(DATA RECORDS)
--------------------

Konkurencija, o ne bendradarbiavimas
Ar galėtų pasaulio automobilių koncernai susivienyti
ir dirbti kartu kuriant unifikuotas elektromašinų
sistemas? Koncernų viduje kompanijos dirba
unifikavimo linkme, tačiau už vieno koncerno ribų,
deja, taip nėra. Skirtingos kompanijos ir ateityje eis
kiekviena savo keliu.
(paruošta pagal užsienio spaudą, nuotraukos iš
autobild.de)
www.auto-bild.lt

--------------------

Would you please repeat the lines from the one with "kiekviena savo keliu." through the last line of the listing above, exactly and with nothing else?

kiekviena savo keliu.
(paruošta pagal užsienio spaudą, nuotraukos iš
autobild.de)
www.auto-bild.lt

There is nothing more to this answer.